The House of Glue

The pitter-patter of children’s feet against the cold hardwood floors. The smell of soft-boiled eggs swirling around in the pot, steam collecting all around the brim. The voices of adults melting together as I played aimlessly with my cousins. The feeling of warmth and security filled the house.

Prior to 2008, my family entertained a more than comfortable life. Every summer my family would congregate in the vacation home we owned. It was massive, and was able to house my diverse European family. My Irish grandfather was burly and strong, the type of man who could walk into the room and instantly be intimidating. Most of all, he was smart. He would walk around the house singing old Irish songs and fables.

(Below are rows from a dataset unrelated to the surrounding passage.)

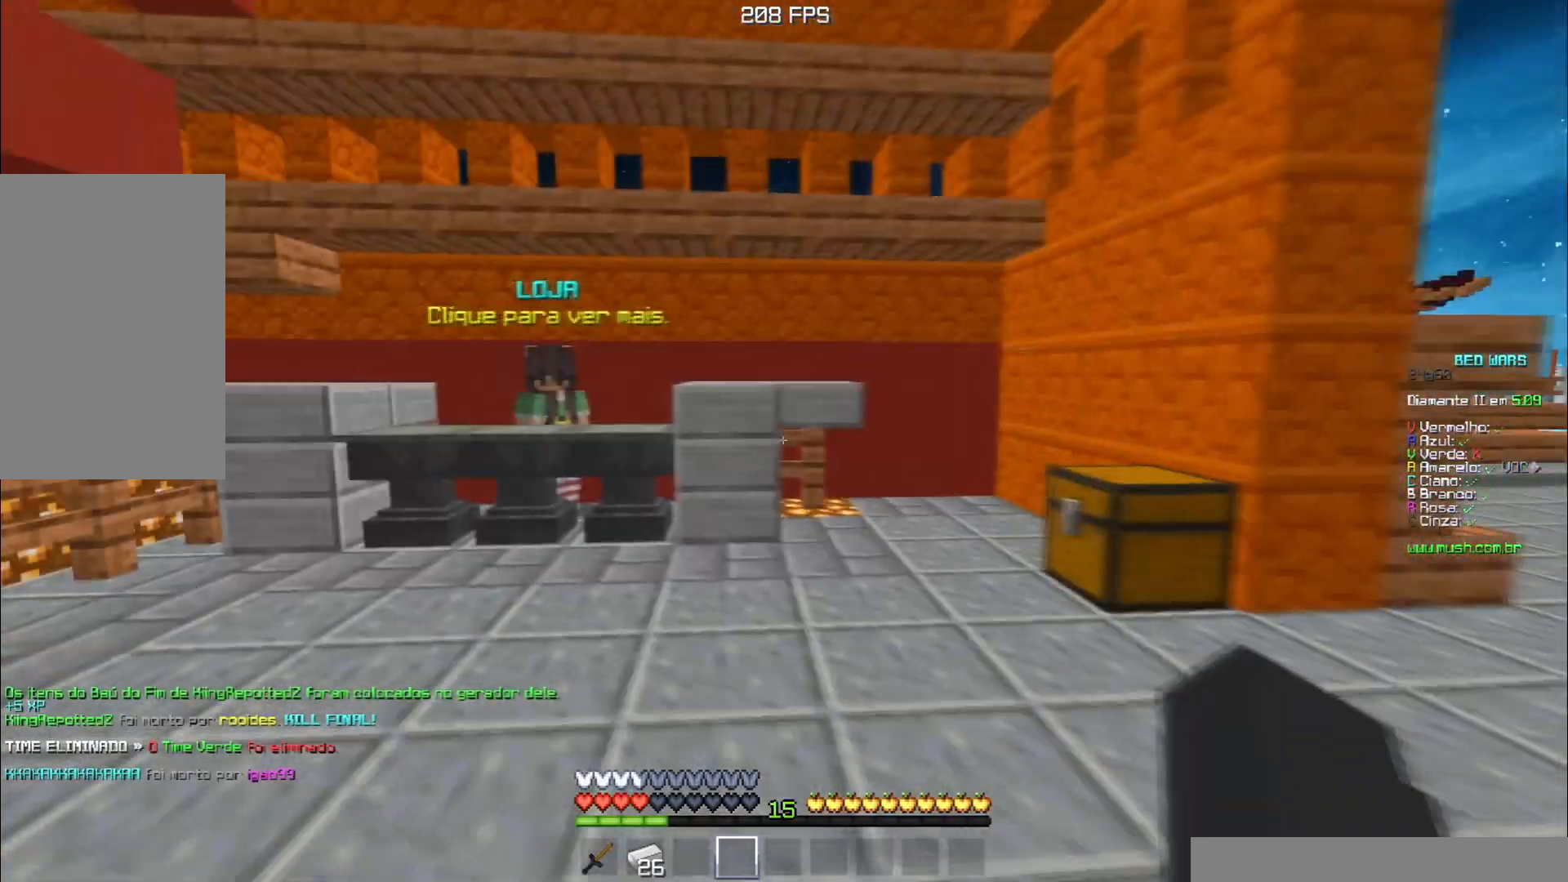
{"keys": ["a", "w"], "events": [[234, "space", "down"], [451, "space", "up"]]}
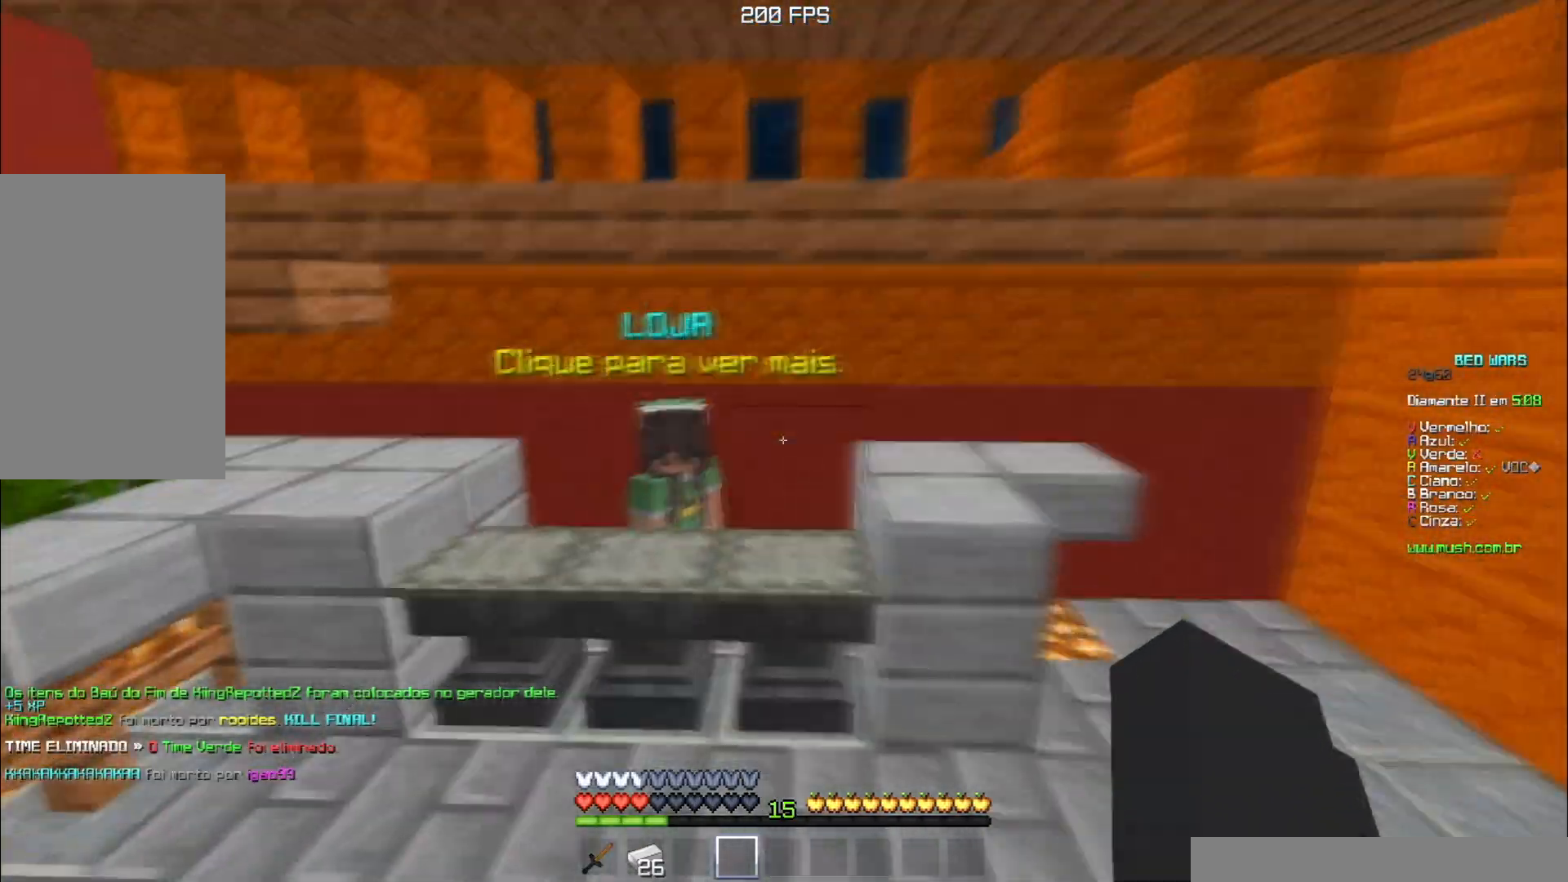
{"keys": [], "events": [[134, "a", "up"], [417, "w", "up"]]}
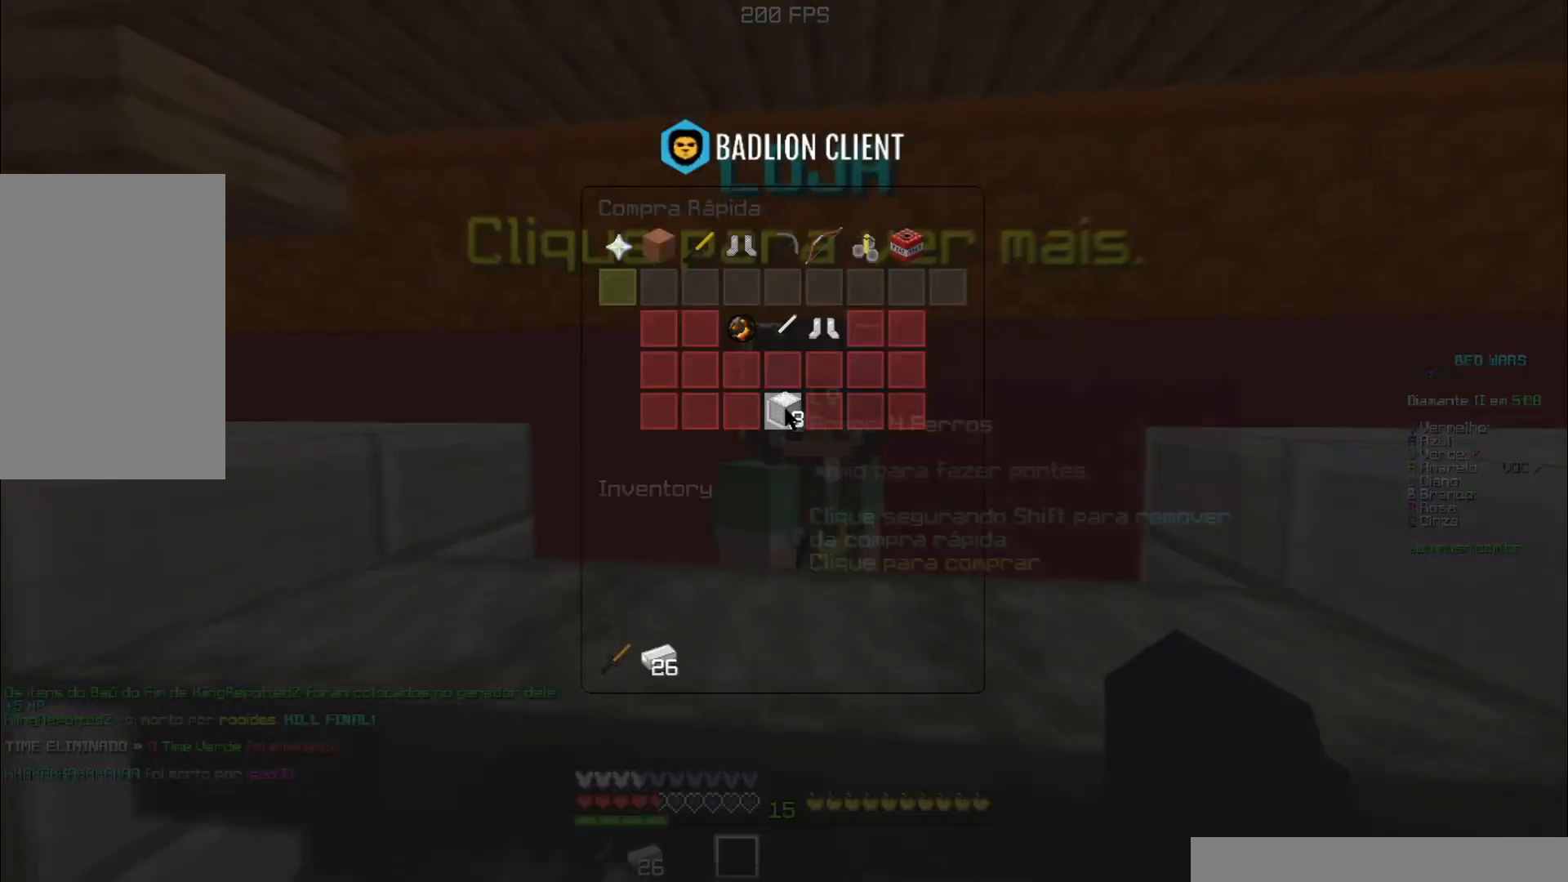
{"keys": ["w"], "events": [[350, "w", "down"]]}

He would sit with me, asking me mathematical riddles and quizzing me about British loyalty. His father was prideful and slightly egotistical. His mother was stubborn and kind. My grandfather adopted the traits of his father, which is likely what caused the eventual downfall for my family. My grandfather overinvested, using his properties and businesses as collateral. He lost millions when the economy changed, and this changed our whole lifestyle.

We lost our vacation home. The detailed and refined style of the house, provided evidence of my Grandmother’s elegance. She is British and met my grandfather in London. After attending an all-girls school, she was recruited for the Royal Ballet. She was a model, posing for British adds and appearing in newspapers. She would show me the cutouts from newspapers she was in, the paper auburn in color now aged from years of being kept in a photo album. She was kind, and worried about everything. From whether I ate a good meal that day, to demanding that I bring a sweater when I went out. She would make me what she called the “Queen’s eggs,”which were soft boiled eggs. Every morning, she would remind me that Queen Elizabeth would eat these eggs. She would pair my eggs with hot English

Tea which would cause the kettle to scream. As a child I questioned her upbringing and way of life, she would answer with stories of London and traveling the world. Once she told me that her brother traveled by boat to visit her in the Royal Ballet, they caused a lot of mischief on that trip. Canoodling from France to Greece. Much like Devault, I find myself wanting to visit the places that influenced my ancestors’ lives. I yearn to learn more and immerse myself into the culture that my family grew up in. I admire Devault’s ability to do this, and the ease and knowledge that came from her exploration.

The house held my Irish grandfather and my British grandmother, my German great-grandmother from my mother's side, my purely Italian great grandfather, and all their children. The house was a melting pot, the glue that held my family together, and the place that connected my diverse family. Sadly, we lost the place that enabled us all to come together.

I learned a lot about my ancestors in that house. I learned about family traditions. I learned about the food, dance, and song which encapsulated my family upbringing. I loved that house. Not because of the house itself, but because of what it possessed inside. The love and laughter made the house beautiful, filled it to the brim and boiled over the pot. The love, much like the soft-boiled eggs, was there every morning and never failed to make one feel entirely fulfilled.